Alan had betrayed her, used her, conned her, but until that last appalling night he’d never frightened her. But this man... It was almost as if he were looking straight through her.
So leave, she told herself. It’d be easy, to do what she’d first thought when the terms of the will were spelled out. She could stay with Maggie until she found a job.
A job, on Duncairn? There weren’t any.
She glanced around her, at the great kitchen, at the big old range she’d grown to love, at the two dopey dogs at her feet. This place had been her refuge. She’d built it up with such care.
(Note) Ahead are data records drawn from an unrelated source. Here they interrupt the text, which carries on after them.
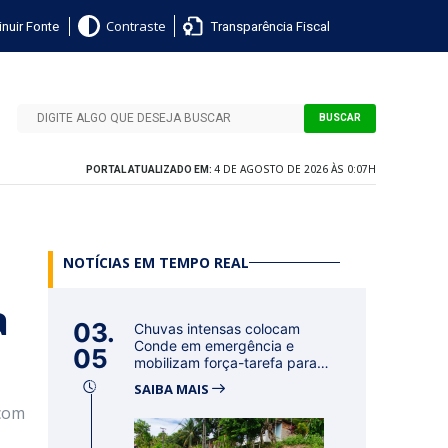
nuir Fonte
Transparência Fiscal
Contraste
BUSCAR
4 DE AGOSTO DE 2026 ÀS 0:07H
PORTAL ATUALIZADO EM:
NOTÍCIAS EM TEMPO REAL
a
03.
Chuvas intensas colocam
Conde em emergência e
05
mobilizam força-tarefa para
acolher f...
SAIBA MAIS
 com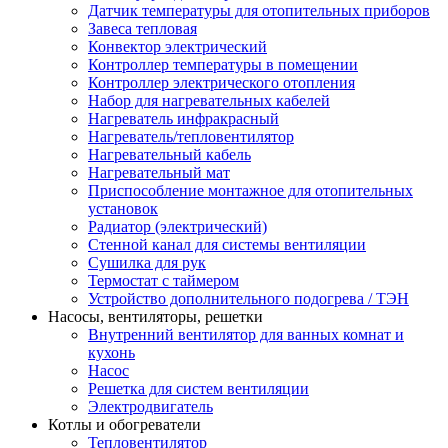
Датчик температуры для отопительных приборов
Завеса тепловая
Конвектор электрический
Контроллер температуры в помещении
Контроллер электрического отопления
Набор для нагревательных кабелей
Нагреватель инфракрасный
Нагреватель/тепловентилятор
Нагревательный кабель
Нагревательный мат
Приспособление монтажное для отопительных
установок
Радиатор (электрический)
Стенной канал для системы вентиляции
Сушилка для рук
Термостат с таймером
Устройство дополнительного подогрева / ТЭН
Насосы, вентиляторы, решетки
Внутренний вентилятор для ванных комнат и
кухонь
Насос
Решетка для систем вентиляции
Электродвигатель
Котлы и обогреватели
Тепловентилятор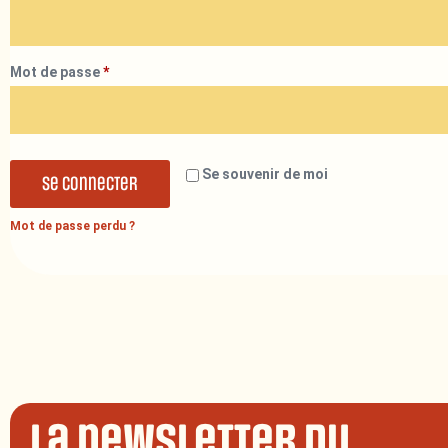
Mot de passe
*
Se souvenir de moi
Se connecter
Mot de passe perdu ?
La newsletter du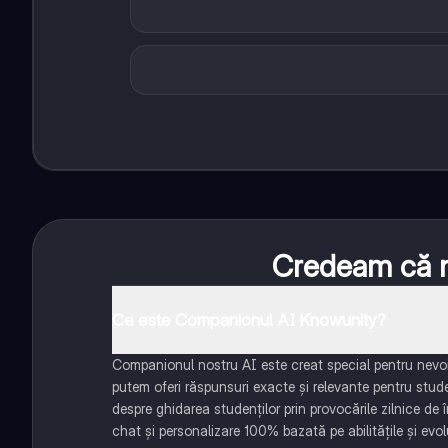
Credeam că nu
Ce este Companionul AI Knowunity?
Companionul nostru AI este creat special pentru nevoil
putem oferi răspunsuri exacte și relevante pentru stud
despre ghidarea studenților prin provocările zilnice de 
chat și personalizare 100% bazată pe abilitățile și evolu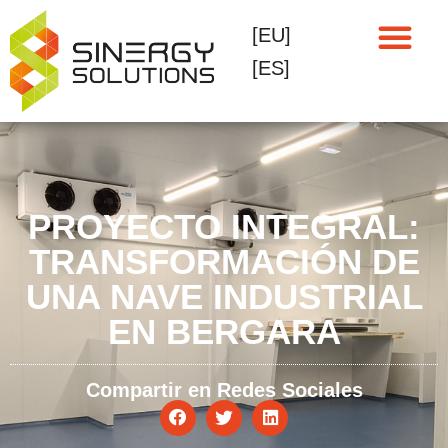
[EU]
[ES]
PROYECTO INTEGRAL:
TRANSFORMACIÓN DE
UNA NAVE INDUSTRIAL
EN BERGARA
Compartir en Redes Sociales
Eileen had loved it and so had Jeanie.
It would have broken Eileen’s heart if she’d known Alasdair was forced to let it go. Because of her? Because she lacked courage?
What if...? What if...?
‘Think about it overnight,’ Alasdair said, pushing himself away from the door. ‘But I’m leaving in the morning. I need a decision by then.’
‘I’ve made my decision.’
He stilled.
She’d poured the milk into the flour and turned it to dough without noticing. Now she thumped the dough out of the bowl and flattened it. She picked up her cutter and started cutting, as if perfectly rounded scones were the only thing that mattered in the world.
‘Jeanie...’
She shook her head, trying to figure how to say it. She finished cutting her scones, she reformed and flattened the remaining dough, she cut the rest, she arranged them on the tray and then she paused.
She stared down at the scone tray. They were overworked, too. They wouldn’t rise properly. She should give up now.
But she wouldn’t give up. She’d loved Eileen. Okay, Eileen, you win, she told her silently and then she forced herself to look at the man before her.
‘I’ll do it if I can stay here,’ she managed.
* * *
He didn’t get it. He didn’t understand where this was going, but business acumen told him not to rush in. To wait until she spelled out terms.